The purpose of this study is to elucidate the pathogenesis of serous carcinoma by identifying the molecular genetic changes and preferentially expressed genes of different histological types of serous neoplasms. We hypothesize that the development of serous carcinoma proceeds along two main pathways one is rapid progression from ovarian surface epithelium to high-grade serous carcinoma without well-established morphological precursors de novo pathway and the other is a gradual development from borderline tumors, to non-invasive micropapillary serous carcinomas then to low-grade carcinomas stepwise pathway. The first pathway results in a high-grade neoplasm conventional serous carcinoma and the second leads to the development of a lowgrade indolent tumor.
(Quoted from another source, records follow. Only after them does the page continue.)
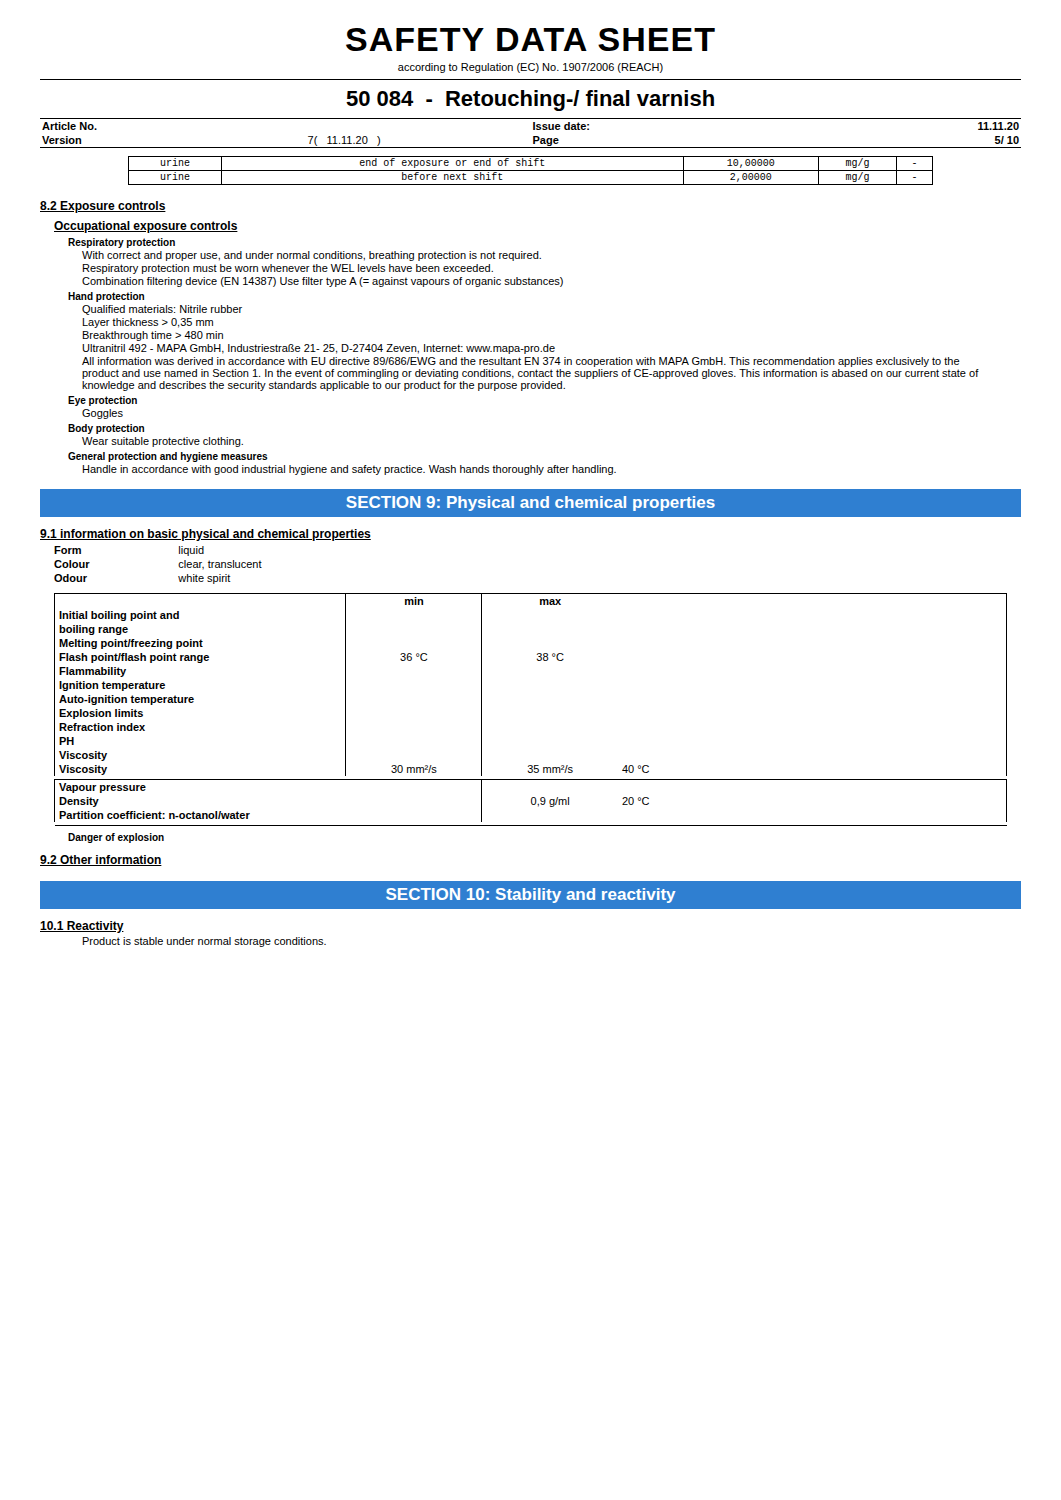SAFETY DATA SHEET
according to Regulation (EC) No. 1907/2006 (REACH)
50 084 - Retouching-/ final varnish
| Article No. | | Issue date: | 11.11.20 |
| Version | 7( 11.11.20 ) | Page | 5/ 10 |
| urine | end of exposure or end of shift | 10,00000 | mg/g | - |
| urine | before next shift | 2,00000 | mg/g | - |
8.2 Exposure controls
Occupational exposure controls
Respiratory protection
With correct and proper use, and under normal conditions, breathing protection is not required.
Respiratory protection must be worn whenever the WEL levels have been exceeded.
Combination filtering device (EN 14387) Use filter type A (= against vapours of organic substances)
Hand protection
Qualified materials: Nitrile rubber
Layer thickness > 0,35 mm
Breakthrough time > 480 min
Ultranitril 492 - MAPA GmbH, Industriestraße 21- 25, D-27404 Zeven, Internet: www.mapa-pro.de
All information was derived in accordance with EU directive 89/686/EWG and the resultant EN 374 in cooperation with MAPA GmbH. This recommendation applies exclusively to the product and use named in Section 1. In the event of commingling or deviating conditions, contact the suppliers of CE-approved gloves. This information is abased on our current state of knowledge and describes the security standards applicable to our product for the purpose provided.
Eye protection
Goggles
Body protection
Wear suitable protective clothing.
General protection and hygiene measures
Handle in accordance with good industrial hygiene and safety practice. Wash hands thoroughly after handling.
SECTION 9: Physical and chemical properties
9.1 information on basic physical and chemical properties
| Form | liquid |
| Colour | clear, translucent |
| Odour | white spirit |
| | min | max | |
| Initial boiling point and | | | |
| boiling range | | | |
| Melting point/freezing point | | | |
| Flash point/flash point range | 36 °C | 38 °C | |
| Flammability | | | |
| Ignition temperature | | | |
| Auto-ignition temperature | | | |
| Explosion limits | | | |
| Refraction index | | | |
| PH | | | |
| Viscosity | | | |
| Viscosity | 30 mm²/s | 35 mm²/s | 40 °C |
| Vapour pressure | | | |
| Density | | 0,9 g/ml | 20 °C |
| Partition coefficient: n-octanol/water | | | |
Danger of explosion
9.2 Other information
SECTION 10: Stability and reactivity
10.1 Reactivity
Product is stable under normal storage conditions.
Both types of carcinomas and the putative precursor lesions of invasive MPSC are characterized by distinctive molecular genetic alterations and specific gene expression. We identified that mutations in KRAS and BRAF genes characterized the development of low-grade serous carcinomas. Expression of HLA-G, apoE and membralin molecules were confined to high-grade serous carcinomas. This project, designed to test our proposed model of diverse pathways in the pathogenesis of ovarian serous carcinoma, provides an etiologic basis for the other two projects.